Conclusion 5: Biomarkers of oxidative stress (F2 isoprostanes and GGT) and inflammation (CRP and SAA) were reduced in the red meat group.

In sum:

WRT plasma lipids: red meat improved some and had no effect on others

WRT inflammation: red meat had no effect on thromboxane and prostacyclin, and decreased CRP and SAA

WRT oxidative stress: red meat reduced F2 isoprostanes and GGT

WRT energy balance: the excess calories from red meat didn’t cause weight gain.  This was the most consistent finding in all of the above studies and may be at least partially explained by the findings of the recent protein overfeeding study by George Bray and colleagues who showed, in brief, that excess protein had no impact on fat mass and actually increased lean mass.  So if you’re worried that fatty red meat might make you fat, don’t be.

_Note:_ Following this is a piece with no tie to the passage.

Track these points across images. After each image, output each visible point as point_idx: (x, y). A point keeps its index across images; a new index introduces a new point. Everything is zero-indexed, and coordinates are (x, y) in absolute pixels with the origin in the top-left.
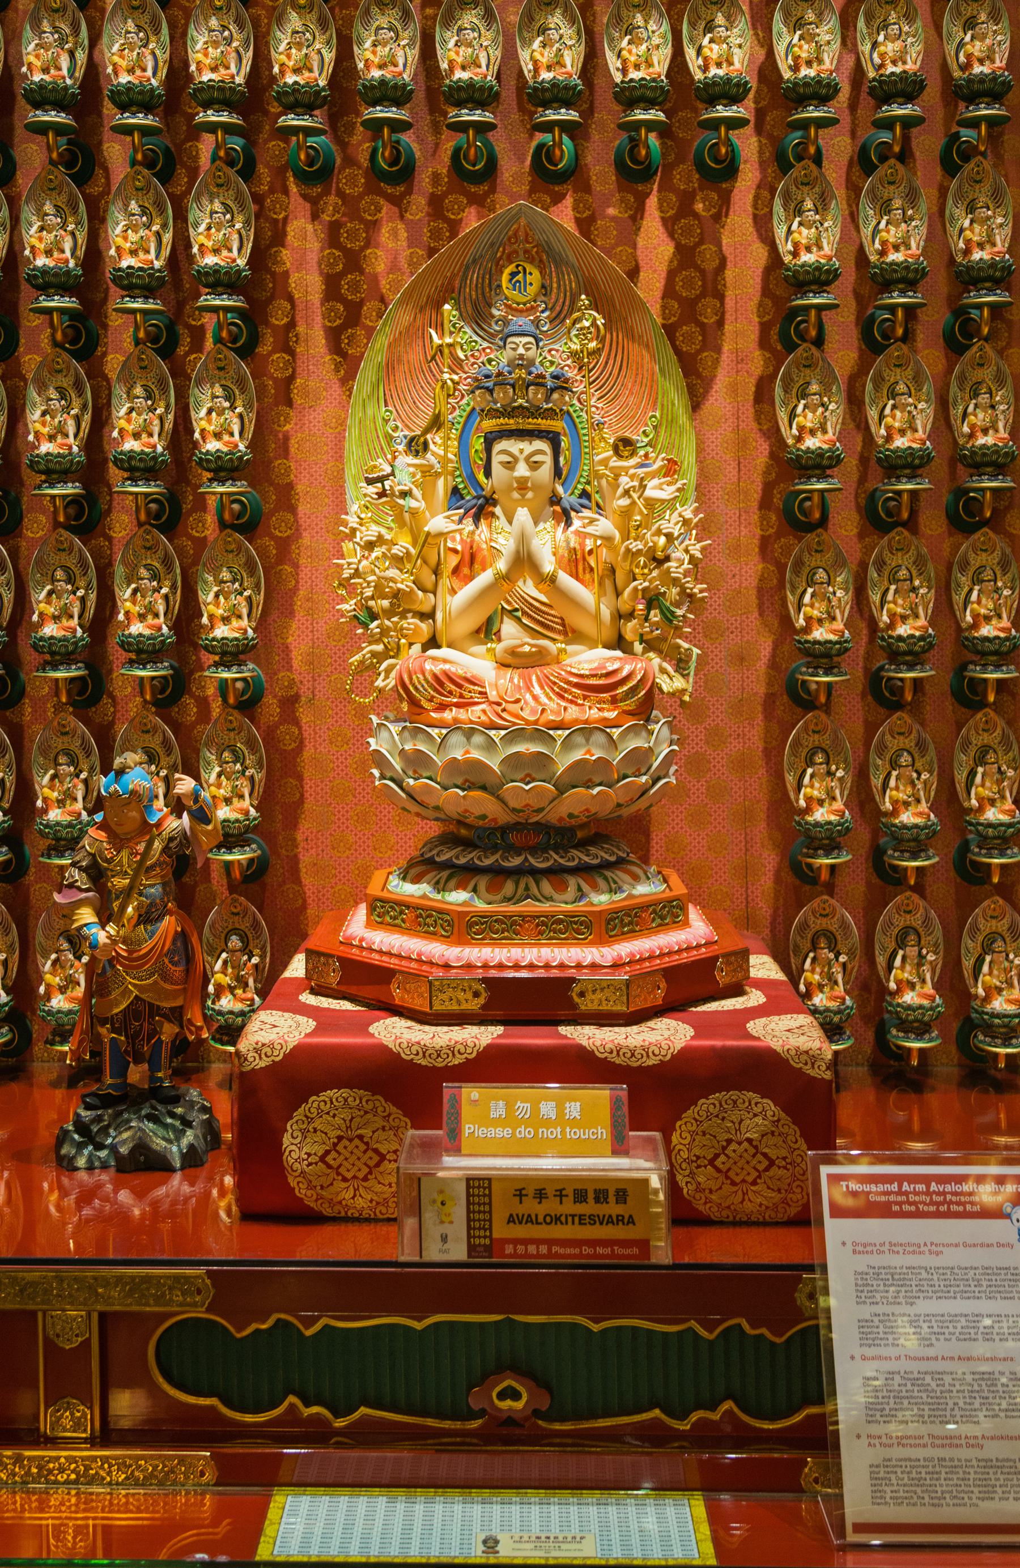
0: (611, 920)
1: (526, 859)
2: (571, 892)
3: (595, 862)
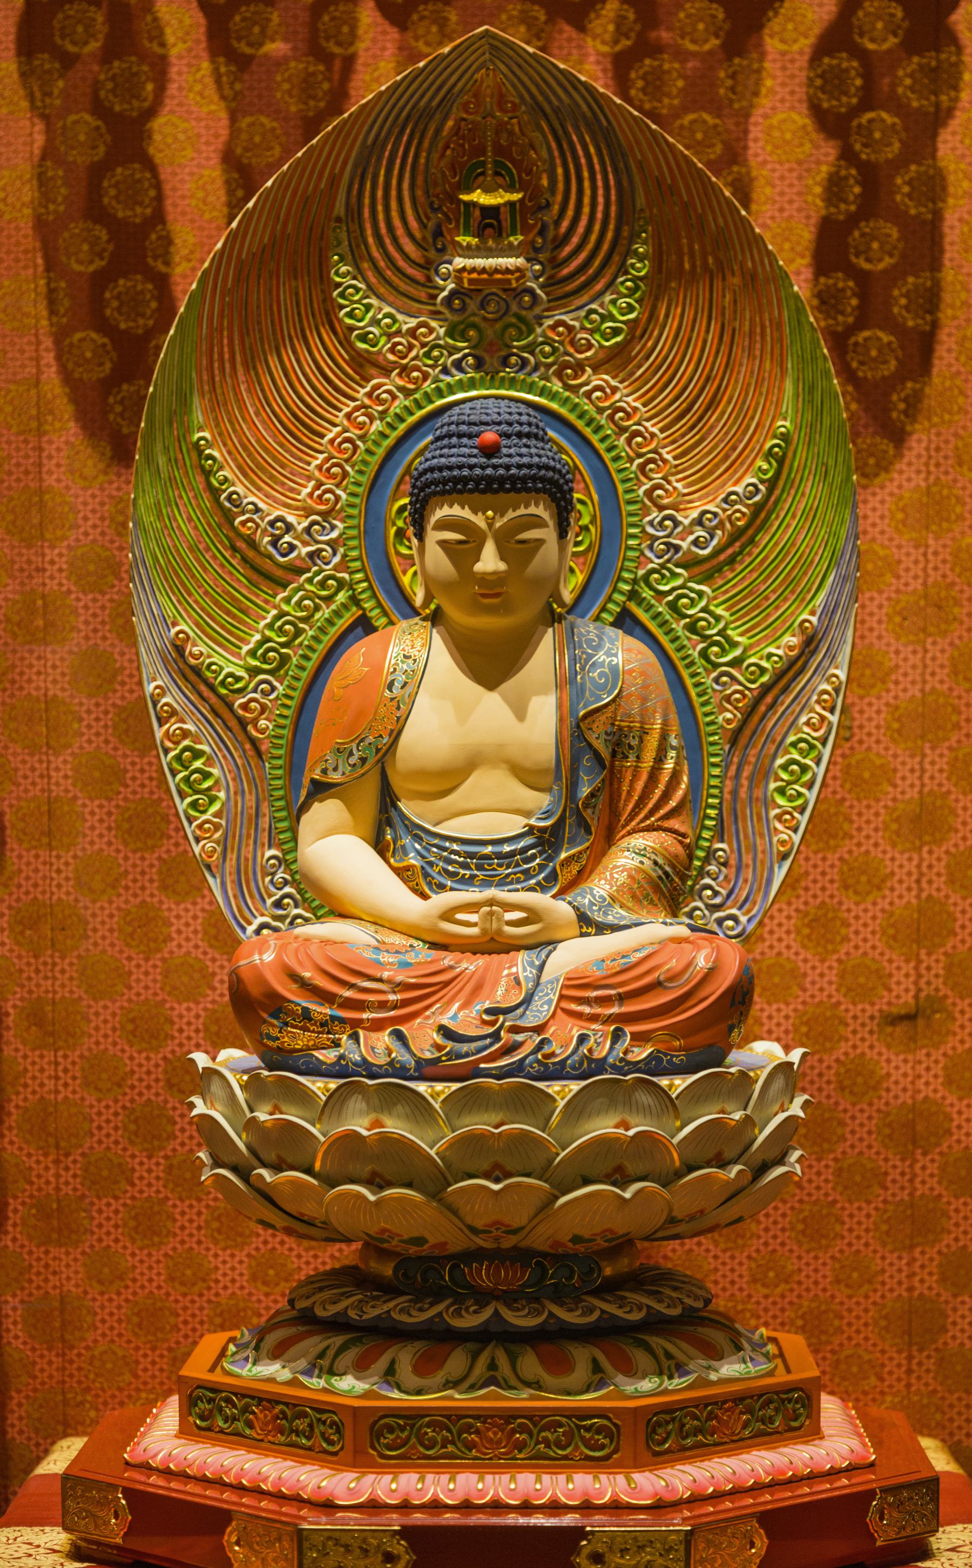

The key to these 5 studies is that they are randomized intervention trials.  It’s not simply looking at what healthy people eat, but rather what happens when one specific dietary component is changed in all kinds of random people.  In other words, it’s what would happen in the real world if you made this dietary change.  And red meat consistently improved a variety of health parameters.

I suspect when the value of intervention trials is realized and fully appreciated, the habits of health conscious people will change.  Until then, we’ll just have to take the media’s reporting of nutrition studies with a grain of salt.